According to reports, Yoshio Watanabe, a professor of electrical engineering at Kanagawa University, states that many Japanese companies have outsourced research, development and engineering overseas in the last twenty years.
The same source states that science, math and engineering are unpopular fields of study for Japanese students.
One theory regarding the decline in interest in science in advanced countries states:
“Highly developed countries in science and technology tend to face the problem that science literacy declines. This is because, in highly developed countries, outcomes of science and technology
become a “Black-box” and it's difficult to understand the mechanism behind the phenomenon”.

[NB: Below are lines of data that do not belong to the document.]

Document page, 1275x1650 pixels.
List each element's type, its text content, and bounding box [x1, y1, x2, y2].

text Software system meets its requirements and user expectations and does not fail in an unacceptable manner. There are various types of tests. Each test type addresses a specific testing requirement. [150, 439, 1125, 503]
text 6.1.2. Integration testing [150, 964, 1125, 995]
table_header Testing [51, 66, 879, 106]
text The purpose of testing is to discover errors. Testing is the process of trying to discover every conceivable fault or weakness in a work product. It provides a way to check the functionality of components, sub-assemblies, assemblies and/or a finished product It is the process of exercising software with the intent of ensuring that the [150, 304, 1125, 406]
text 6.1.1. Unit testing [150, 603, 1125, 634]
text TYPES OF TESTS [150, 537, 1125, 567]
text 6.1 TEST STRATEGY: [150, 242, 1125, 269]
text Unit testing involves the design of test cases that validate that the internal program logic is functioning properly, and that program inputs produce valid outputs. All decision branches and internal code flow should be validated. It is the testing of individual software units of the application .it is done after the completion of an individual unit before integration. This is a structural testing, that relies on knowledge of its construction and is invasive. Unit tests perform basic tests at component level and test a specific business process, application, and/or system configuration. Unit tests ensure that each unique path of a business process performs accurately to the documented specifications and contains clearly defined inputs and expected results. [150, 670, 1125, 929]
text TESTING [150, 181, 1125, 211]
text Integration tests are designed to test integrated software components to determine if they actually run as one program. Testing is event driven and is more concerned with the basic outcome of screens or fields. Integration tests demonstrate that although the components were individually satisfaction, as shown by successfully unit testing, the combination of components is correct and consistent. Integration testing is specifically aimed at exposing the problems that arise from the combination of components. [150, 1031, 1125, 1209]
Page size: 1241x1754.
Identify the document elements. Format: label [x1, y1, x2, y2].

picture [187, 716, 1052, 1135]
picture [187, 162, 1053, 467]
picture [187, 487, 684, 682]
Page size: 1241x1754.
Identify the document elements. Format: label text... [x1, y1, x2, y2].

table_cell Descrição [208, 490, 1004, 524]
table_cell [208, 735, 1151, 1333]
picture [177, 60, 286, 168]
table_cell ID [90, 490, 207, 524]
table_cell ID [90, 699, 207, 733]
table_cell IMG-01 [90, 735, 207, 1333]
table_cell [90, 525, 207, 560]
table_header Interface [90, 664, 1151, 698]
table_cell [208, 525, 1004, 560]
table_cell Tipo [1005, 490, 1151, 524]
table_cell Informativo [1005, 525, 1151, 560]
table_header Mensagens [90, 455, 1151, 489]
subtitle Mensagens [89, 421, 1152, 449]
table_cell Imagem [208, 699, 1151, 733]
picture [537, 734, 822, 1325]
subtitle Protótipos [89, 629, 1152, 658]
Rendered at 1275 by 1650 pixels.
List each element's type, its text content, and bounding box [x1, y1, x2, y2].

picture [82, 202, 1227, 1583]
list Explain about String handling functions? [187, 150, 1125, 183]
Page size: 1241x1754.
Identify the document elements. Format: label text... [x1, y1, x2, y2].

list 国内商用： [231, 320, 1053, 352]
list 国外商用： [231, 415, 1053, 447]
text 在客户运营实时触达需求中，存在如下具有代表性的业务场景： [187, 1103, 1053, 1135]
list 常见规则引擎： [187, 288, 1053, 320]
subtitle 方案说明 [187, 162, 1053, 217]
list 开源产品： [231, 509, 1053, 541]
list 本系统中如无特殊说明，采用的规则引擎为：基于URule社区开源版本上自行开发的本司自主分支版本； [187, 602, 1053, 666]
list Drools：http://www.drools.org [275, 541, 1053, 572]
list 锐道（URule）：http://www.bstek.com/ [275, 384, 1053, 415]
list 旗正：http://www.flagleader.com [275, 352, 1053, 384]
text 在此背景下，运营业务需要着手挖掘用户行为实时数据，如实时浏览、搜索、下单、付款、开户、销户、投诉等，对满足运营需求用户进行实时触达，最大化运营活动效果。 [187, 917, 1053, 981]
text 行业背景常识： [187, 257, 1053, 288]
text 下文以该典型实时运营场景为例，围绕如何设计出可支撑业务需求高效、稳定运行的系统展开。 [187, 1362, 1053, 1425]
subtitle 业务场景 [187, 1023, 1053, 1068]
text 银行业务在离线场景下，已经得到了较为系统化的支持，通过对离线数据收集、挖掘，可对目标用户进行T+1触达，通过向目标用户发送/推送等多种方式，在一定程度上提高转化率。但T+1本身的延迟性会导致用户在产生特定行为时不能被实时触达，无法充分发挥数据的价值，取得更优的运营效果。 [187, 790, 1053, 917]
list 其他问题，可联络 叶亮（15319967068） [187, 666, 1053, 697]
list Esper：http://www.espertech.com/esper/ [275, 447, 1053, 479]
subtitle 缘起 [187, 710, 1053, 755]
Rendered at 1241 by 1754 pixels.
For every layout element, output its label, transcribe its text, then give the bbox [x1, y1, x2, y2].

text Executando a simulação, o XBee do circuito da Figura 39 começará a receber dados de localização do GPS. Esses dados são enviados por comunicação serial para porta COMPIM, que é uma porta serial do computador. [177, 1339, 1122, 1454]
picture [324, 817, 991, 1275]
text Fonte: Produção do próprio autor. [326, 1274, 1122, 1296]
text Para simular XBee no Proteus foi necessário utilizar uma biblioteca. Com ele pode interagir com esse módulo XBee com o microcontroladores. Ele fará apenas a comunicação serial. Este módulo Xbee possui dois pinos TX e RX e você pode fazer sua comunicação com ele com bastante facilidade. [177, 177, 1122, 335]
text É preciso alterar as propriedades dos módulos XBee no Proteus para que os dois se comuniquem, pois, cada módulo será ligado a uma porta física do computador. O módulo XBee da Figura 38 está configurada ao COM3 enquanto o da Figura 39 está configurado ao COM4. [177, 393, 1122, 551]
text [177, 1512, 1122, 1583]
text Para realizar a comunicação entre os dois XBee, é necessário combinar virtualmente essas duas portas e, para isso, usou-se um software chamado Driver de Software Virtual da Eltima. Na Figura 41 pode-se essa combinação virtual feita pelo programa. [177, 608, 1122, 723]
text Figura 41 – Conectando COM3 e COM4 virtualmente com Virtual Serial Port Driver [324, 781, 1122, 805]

In an interview in 1998, Professor Ryoichi Ito, the President of The Japan Society of Applied Physics described his view of the “black box” problem:
“I think the reason is quite simple; we are surrounded by “black-box” technology. For example, when you open up a traditional watch you can see the cogs moving around; but nothing moves in modern watches. The fact that a television produces a moving image is taken for granted. In the days of the vacuum tube, if you opened up a radio you could see glowing valves and could see something “working”. These days, equipment is all solid state and it is not possible even to begin to imagine how it might function. The only things that you can still see working are bicycles. It’s becoming almost impossible to carry out basic repair to a car by yourself.
Q: Have you noticed any differences in the students who are entering your university nowadays?
Professor Ito: Yes, there have been many changes in the type of students we teach. One characteristic is that most of them have never carried out any experiments. They’ve never soldered joints or used tools to build equipment-or even repaired a bicycle. It’s very difficult to teach them how to carry out experiments. They have never experienced that “small electric shock” that many people used to receive. when playing with electrical equipment. They don’t have a feeling for what electricity is and how to use it in practice.”
This theory is doubtless partially correct.
A more likely cause of decline of interest in science is that scientific research organizations become large and bureaucratic; slow to absorb new ideas and methods. The application of scientific advancements becomes the domain of multinational corporations and government, which suppress innovations that are not produced within their organizational systems. Students in their later teens can observe this and choose other, more rewarding career paths.
The NY Times reported in July 2010 that “large Japanese companies are increasingly outsourcing and sending white-collar operations to China and Southeast Asia, where doing business costs less than in Japan.” However, the Times reports,
“Japanese outsourcers are hiring Japanese workers to do the jobs overseas — and paying them considerably less than if they were working in Japan. Japanese outsourcers like Transcosmos and Masterpiece have set up call centers, data-entry offices and technical support operations staffed by Japanese workers in cities like Bangkok, Beijing, Hong Kong and Taipei.”
Japan is shipping both jobs and people overseas. Per a 2004 JETRO report (pdf):
It will likely turn out to have been a policy mistake for Japanese companies to have shifted production overseas.